7/18/2005 7:58:00 AM

0

"treefrog" <stephen.hill@motorola.com> writes:

> Hi,
> I want to use Gnuplot as part of a Rails application to generate data
> plots from a large database and filtering software via a web front-end.
>
> The problem is that Gnuplot is fairly slow to start up, but I can't
> keep it up via a session variable because IO won't serialize.
>
> Any ideas

cgi.rb (which Rails is built on) provides different "session storage"
backends; see cgi/session.rb. PStore ((de)serializing to/from files)
is the default in Rails iirc; you'd need MemoryStore, which just puts
the objects in a global hash, which should work with anything,
including open files. I don't know how to set the storage type when
using Rails, but it shouldn't be too hard.

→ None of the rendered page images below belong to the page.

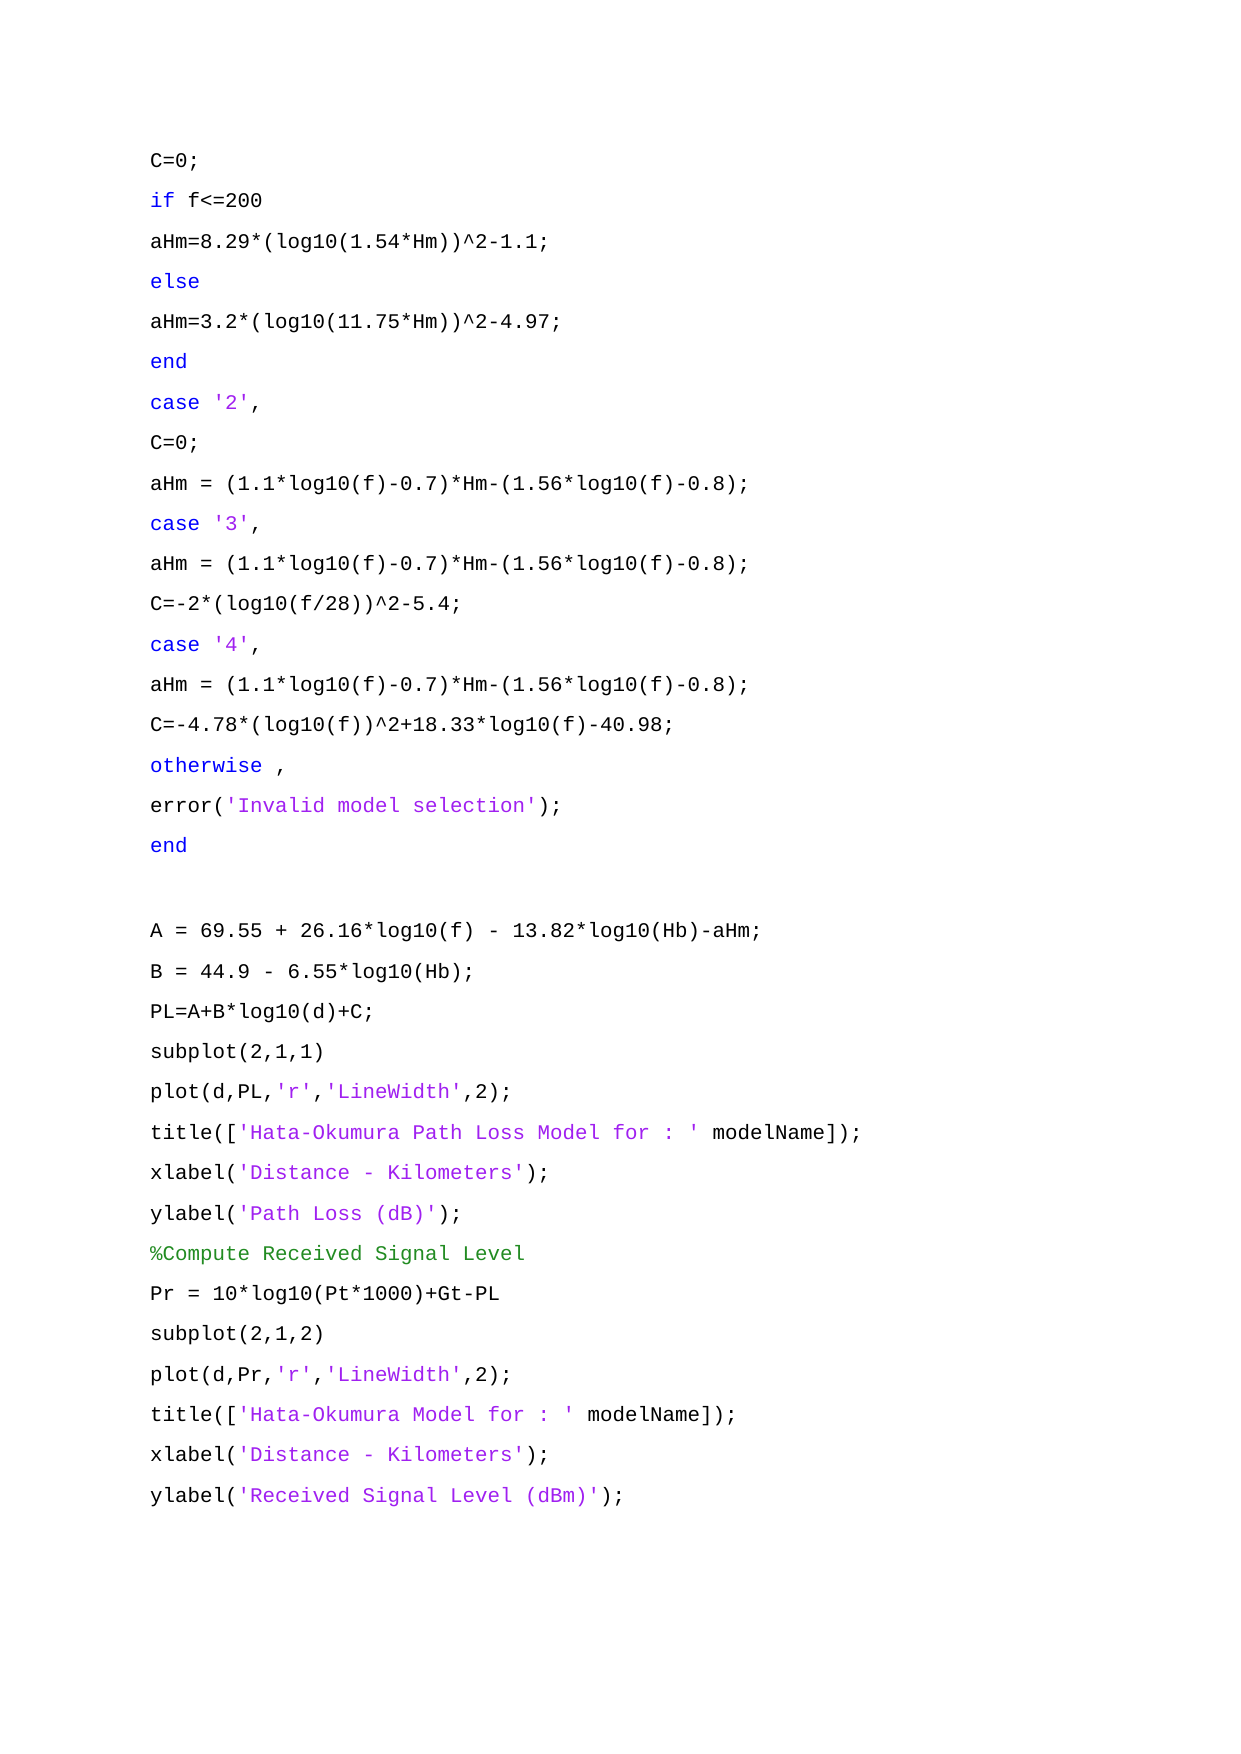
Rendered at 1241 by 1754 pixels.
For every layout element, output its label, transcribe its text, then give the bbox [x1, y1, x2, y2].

text otherwise , [150, 755, 1090, 778]
text else [150, 271, 1090, 294]
text PL=A+B*log10(d)+C; [150, 1001, 1090, 1024]
text title(['Hata-Okumura Path Loss Model for : ' modelName]); [150, 1122, 1090, 1146]
text xlabel('Distance - Kilometers'); [150, 1444, 1090, 1468]
text C=-2*(log10(f/28))^2-5.4; [150, 593, 1090, 617]
text B = 44.9 - 6.55*log10(Hb); [150, 961, 1090, 984]
text C=0; [150, 432, 1090, 456]
text aHm=8.29*(log10(1.54*Hm))^2-1.1; [150, 231, 1090, 254]
text aHm = (1.1*log10(f)-0.7)*Hm-(1.56*log10(f)-0.8); [150, 553, 1090, 577]
text end [150, 835, 1090, 859]
text case '3', [150, 513, 1090, 536]
text xlabel('Distance - Kilometers'); [150, 1162, 1090, 1186]
text plot(d,Pr,'r','LineWidth',2); [150, 1364, 1090, 1387]
text C=-4.78*(log10(f))^2+18.33*log10(f)-40.98; [150, 714, 1090, 738]
text case '4', [150, 634, 1090, 657]
text case '2', [150, 392, 1090, 416]
text ylabel('Path Loss (dB)'); [150, 1202, 1090, 1226]
text aHm = (1.1*log10(f)-0.7)*Hm-(1.56*log10(f)-0.8); [150, 472, 1090, 496]
text aHm=3.2*(log10(11.75*Hm))^2-4.97; [150, 311, 1090, 335]
text aHm = (1.1*log10(f)-0.7)*Hm-(1.56*log10(f)-0.8); [150, 674, 1090, 698]
text ylabel('Received Signal Level (dBm)'); [150, 1485, 1090, 1508]
text %Compute Received Signal Level [150, 1243, 1090, 1266]
text subplot(2,1,1) [150, 1041, 1090, 1065]
text plot(d,PL,'r','LineWidth',2); [150, 1082, 1090, 1105]
text A = 69.55 + 26.16*log10(f) - 13.82*log10(Hb)-aHm; [150, 920, 1090, 944]
text error('Invalid model selection'); [150, 795, 1090, 819]
text if f<=200 [150, 190, 1090, 214]
text Pr = 10*log10(Pt*1000)+Gt-PL [150, 1283, 1090, 1307]
text title(['Hata-Okumura Model for : ' modelName]); [150, 1404, 1090, 1428]
text subplot(2,1,2) [150, 1323, 1090, 1347]
text end [150, 352, 1090, 375]
text C=0; [150, 150, 1090, 174]
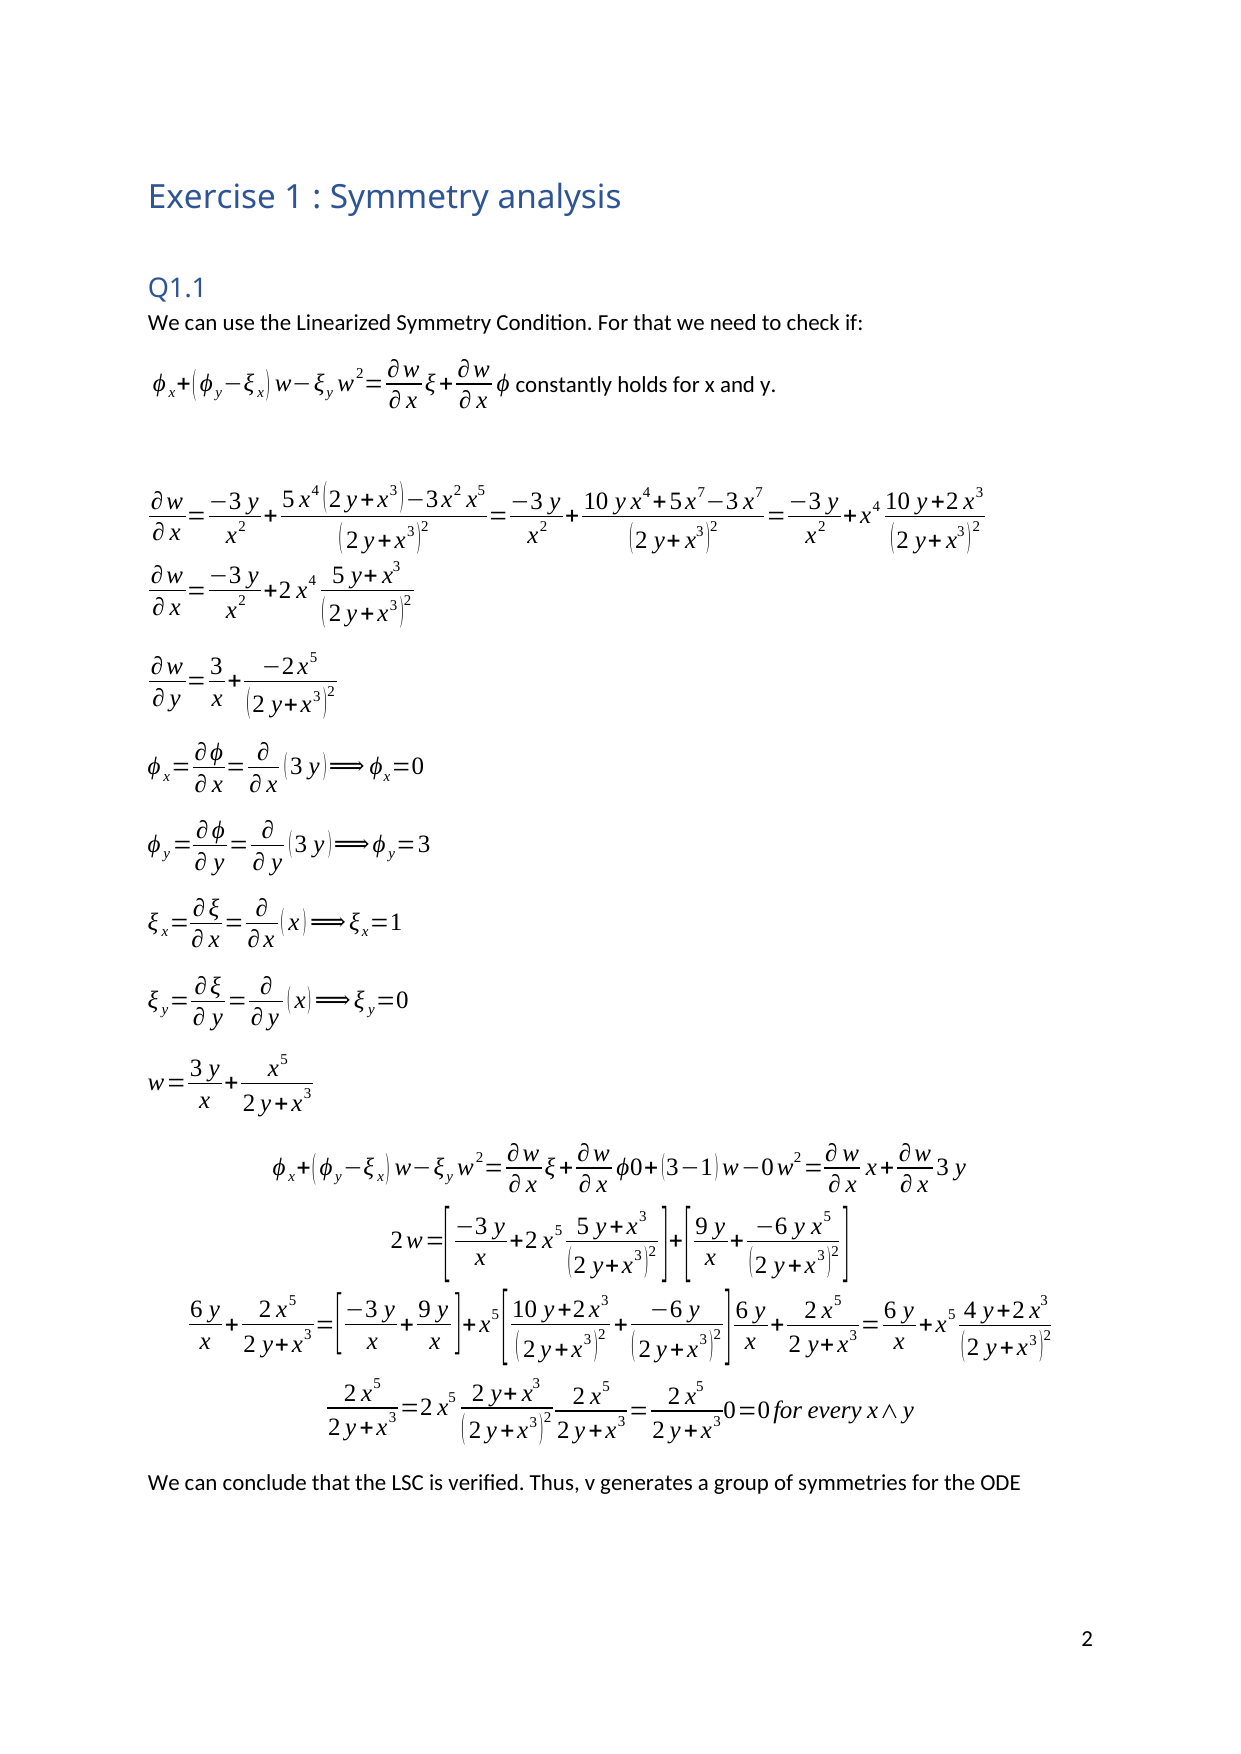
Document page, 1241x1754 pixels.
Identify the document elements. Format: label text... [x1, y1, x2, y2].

subtitle Exercise 1 : Symmetry analysis [148, 173, 1093, 218]
text constantly holds for x and y. [148, 355, 1093, 414]
text We can use the Linearized Symmetry Condition. For that we need to check if: [148, 308, 1093, 336]
text We can conclude that the LSC is verified. Thus, v generates a group of symmetries for the ODE [148, 1468, 1093, 1526]
subtitle Q1.1 [148, 268, 1093, 305]
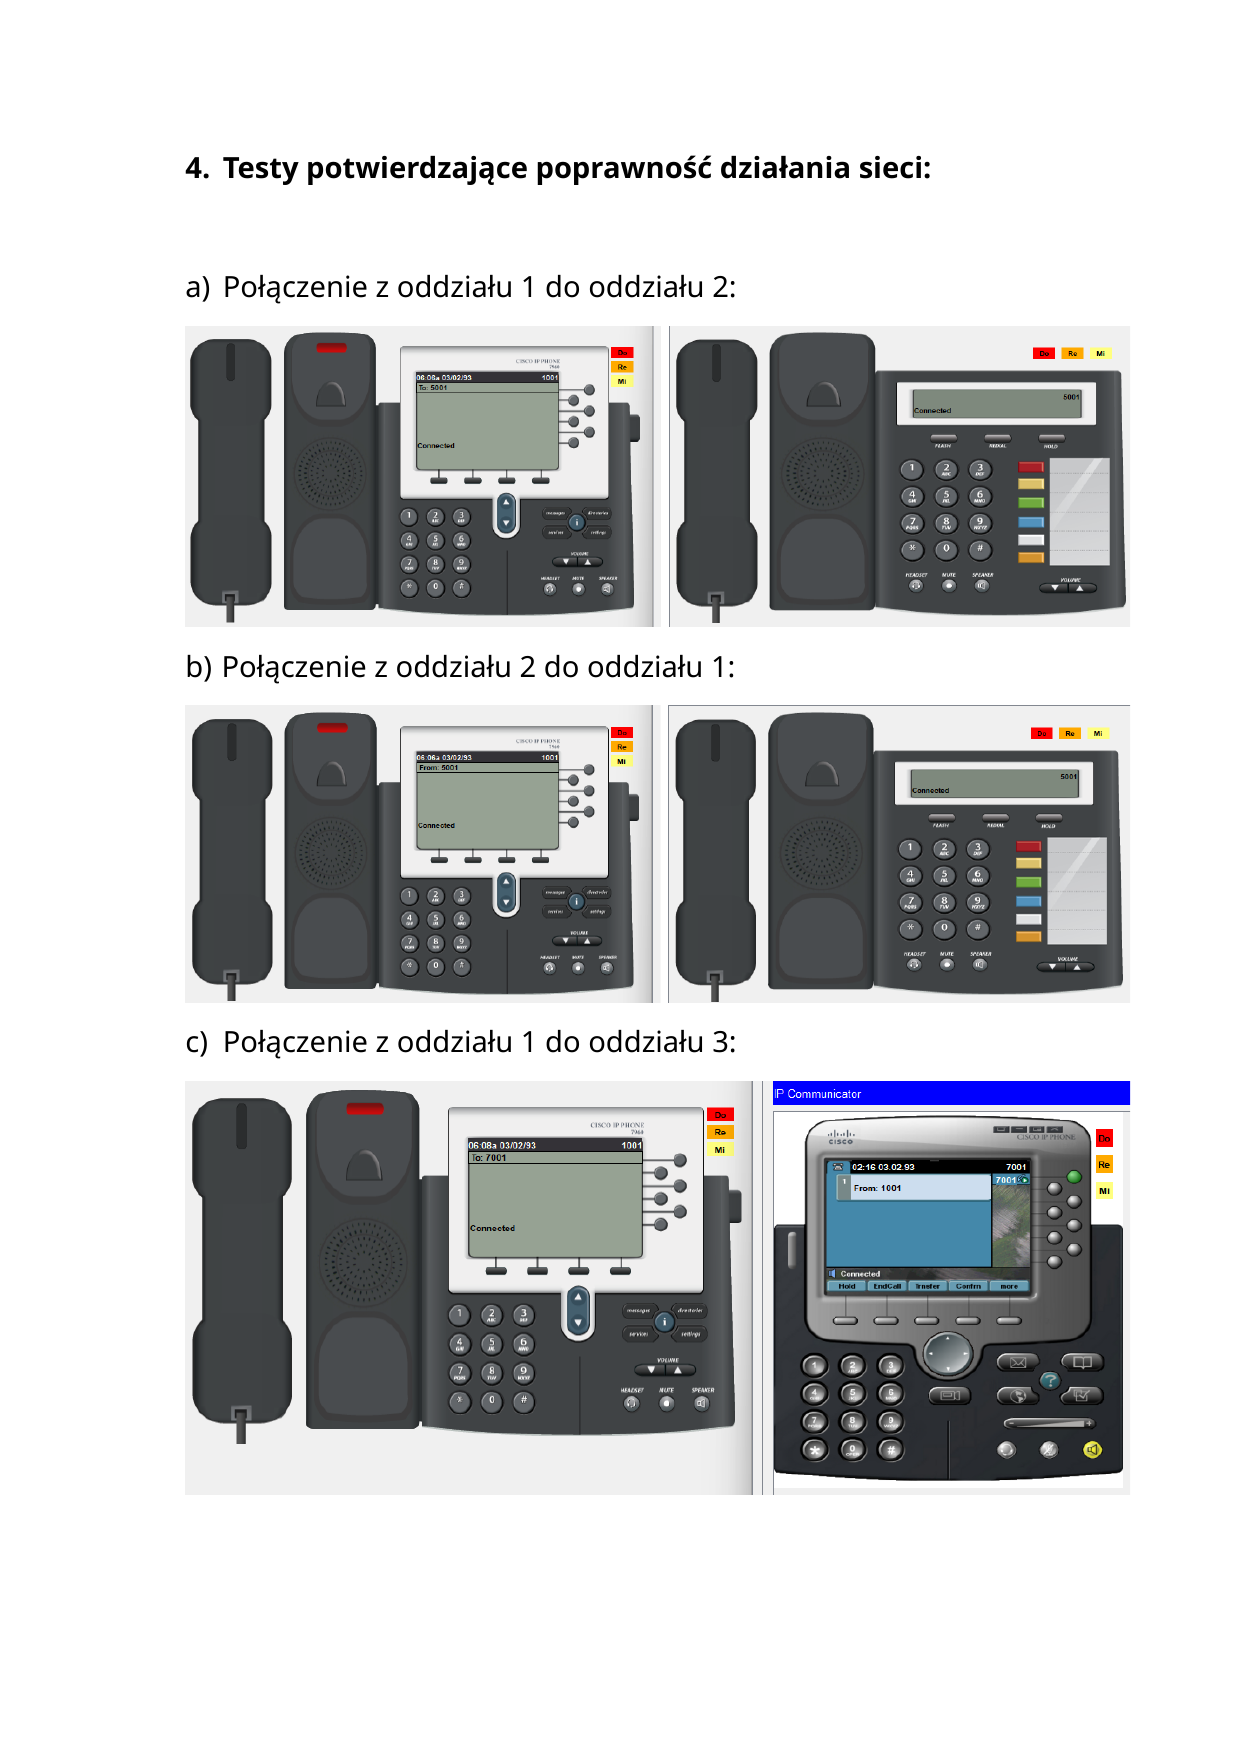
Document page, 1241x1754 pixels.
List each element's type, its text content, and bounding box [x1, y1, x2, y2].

This method has the obvious disadvantage that it'll only work as long
as your web application runs in a single Ruby interpreter, i.e. it
won't scale very well to medium to large sites, where you want to use
things like FastCGI and/or more than one web server to balance the
load. If that is the case, the obvious alternative would be to write a
dedicated "mediator" application that runs and controls gnuplot as a
child process of itself, takes gnuplot commands from your Rails
application(s) over (short-lived) connections (most likely a named
pipe or a network socket). I'm not sure how much overhead there is in
establishing such a connection on every request, but it should be
faste than starting gnuplot each time.